Fenomena sosial adalah
gejala-gejala atau peristiwa-peristiwa yang terjadi dan dapat diamati dalam
kehidupan sosial. Banyak sekali fenomena sosial yang terjadi di sekitar kita.
Fenomena sosial terjadi terutama di perkotaan dimana ada banyak sekali masyarakat
dari beragam latar belakang ekonomi, tempat kelahiran, budaya, dan
bahkan agama. Salah satu contoh fenomena sosial yang ada di Yogyakarta adalah
kejahatan kriminalitas. Belakangan ini di Jogja terdengar beberapa berita
tentang korban Klitih yang dilakukan oknum remaja di Jogja. Klitih ini semacam
gang, tim atau grup pengganti tawuran, biasanya sepulang sekolah berputar
keliling mencari mangsa dari murid sekolah rival dijalan-jalan yang sepi
dengan mengendarai sepeda motor. Kejahatan atau kriminalitas di kota-kota besar
sudah menjadi permasalahan sosial yang membuat semua warga yang tinggal atau
menetap menjadi resah, karena tingkat kriminalitas yang terus meningkat setiap
tahunnya yang juga dapat terkena pada siapa saja, kapan saja, dan dimana saja.
www.kaskus.com |
Sistem pendidikan saat ini gagal
melahirkan generasi cemerlang yang berkepribadian unggul. Sistem pendidikan
kita seakan tiada daya menggenggam para pelajar dalam proses edukasi. Para
pelajar yang notabene pemuda seolah liar tak terkendali meluapkan emosi mereka.
Pendidikan agama islam memang diberikan hanya saja dalam sudut pandang sekuler.
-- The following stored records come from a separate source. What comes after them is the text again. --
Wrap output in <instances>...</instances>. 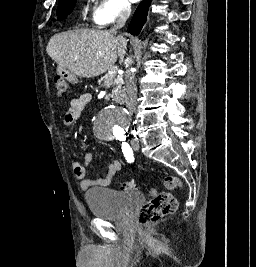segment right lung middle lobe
<instances>
[{
    "label": "right lung middle lobe",
    "instance_id": "right-lung-middle-lobe-1",
    "mask_svg": "<svg viewBox=\"0 0 256 267\" xmlns=\"http://www.w3.org/2000/svg\"><path fill=\"white\" fill-rule=\"evenodd\" d=\"M76 0H63L58 3L57 16L58 20L66 18L75 6Z\"/></svg>",
    "mask_w": 256,
    "mask_h": 267
}]
</instances>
Itu pun dengan metode pembelajaran yang didesain sebatas pemberian pengetahuan
belaka dan jam pelajaran yang minimalis (3-4 jam pelajaran/pekan). Ketika Islam
hanya diberi ruang sempit di pojok-pojok masjid, maka iman dan takwa pun tak
diizinkan dapat mewarnai setiap aktivitas di luar ranah ibadah spiritual. Oleh
karenanya, tidaklah mengherankan jika output pendidikan pribadi anak didik
menjadi sangat sulit dikendalikan dan diarahkan.
Sistem pendidikan Kapitalisme juga
telah menempatkan materi sebagai landasan berpikir dan beramal. Harta, tahta,
wanita, dll diagung-agungkan. Setiap individu sangat didorong meraih semua itu
karena memang itulah yang dianggap berharga dan mulia. Oleh karenanya,
muncullah hedonism di kalangan pelajar. Ketika materi yang dianggap ‘sakral’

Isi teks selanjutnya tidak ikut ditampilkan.